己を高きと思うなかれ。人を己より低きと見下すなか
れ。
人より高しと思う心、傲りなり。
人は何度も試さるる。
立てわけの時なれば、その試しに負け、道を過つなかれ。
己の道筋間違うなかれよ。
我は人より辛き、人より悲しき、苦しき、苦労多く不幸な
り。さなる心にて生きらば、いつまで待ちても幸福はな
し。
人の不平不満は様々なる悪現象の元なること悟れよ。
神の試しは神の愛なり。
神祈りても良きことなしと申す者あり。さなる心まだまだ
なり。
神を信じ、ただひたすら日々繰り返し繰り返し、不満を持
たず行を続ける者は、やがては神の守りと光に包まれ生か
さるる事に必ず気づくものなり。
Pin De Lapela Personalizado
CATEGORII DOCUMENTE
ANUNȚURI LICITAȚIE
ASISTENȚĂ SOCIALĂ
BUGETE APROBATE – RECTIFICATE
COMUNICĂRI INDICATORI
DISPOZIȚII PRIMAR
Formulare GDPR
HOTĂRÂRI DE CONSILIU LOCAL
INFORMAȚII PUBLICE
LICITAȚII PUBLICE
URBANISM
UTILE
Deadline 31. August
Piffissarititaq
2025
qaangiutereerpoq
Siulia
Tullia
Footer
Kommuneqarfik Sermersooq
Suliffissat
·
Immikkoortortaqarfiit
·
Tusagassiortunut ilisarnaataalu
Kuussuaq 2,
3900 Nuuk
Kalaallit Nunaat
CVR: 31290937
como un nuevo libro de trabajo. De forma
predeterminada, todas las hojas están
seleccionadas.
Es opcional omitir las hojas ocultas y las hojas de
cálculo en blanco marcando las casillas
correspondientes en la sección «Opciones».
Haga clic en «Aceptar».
= = = =
The entire listing must be repeated without a single change.

OUTPUT BELOW
己を高きと思うなかれ。人を己より低きと見下すなか
れ。
人より高しと思う心、傲りなり。
人は何度も試さるる。
立てわけの時なれば、その試しに負け、道を過つなかれ。
己の道筋間違うなかれよ。
我は人より辛き、人より悲しき、苦しき、苦労多く不幸な
り。さなる心にて生きらば、いつまで待ちても幸福はな
し。
人の不平不満は様々なる悪現象の元なること悟れよ。
神の試しは神の愛なり。
神祈りても良きことなしと申す者あり。さなる心まだまだ
なり。
神を信じ、ただひたすら日々繰り返し繰り返し、不満を持
たず行を続ける者は、やがては神の守りと光に包まれ生か
さるる事に必ず気づくものなり。
Pin De Lapela Personalizado
CATEGORII DOCUMENTE
ANUNȚURI LICITAȚIE
ASISTENȚĂ SOCIALĂ
BUGETE APROBATE – RECTIFICATE
COMUNICĂRI INDICATORI
DISPOZIȚII PRIMAR
Formulare GDPR
HOTĂRÂRI DE CONSILIU LOCAL
INFORMAȚII PUBLICE
LICITAȚII PUBLICE
URBANISM
UTILE
Deadline 31. August
Piffissarititaq
2025
qaangiutereerpoq
Siulia
Tullia
Footer
Kommuneqarfik Sermersooq
Suliffissat
·
Immikkoortortaqarfiit
·
Tusagassiortunut ilisarnaataalu
Kuussuaq 2,
3900 Nuuk
Kalaallit Nunaat
CVR: 31290937
como un nuevo libro de trabajo. De forma
predeterminada, todas las hojas están
seleccionadas.
Es opcional omitir las hojas ocultas y las hojas de
cálculo en blanco marcando las casillas
correspondientes en la sección «Opciones».
Haga clic en «Aceptar».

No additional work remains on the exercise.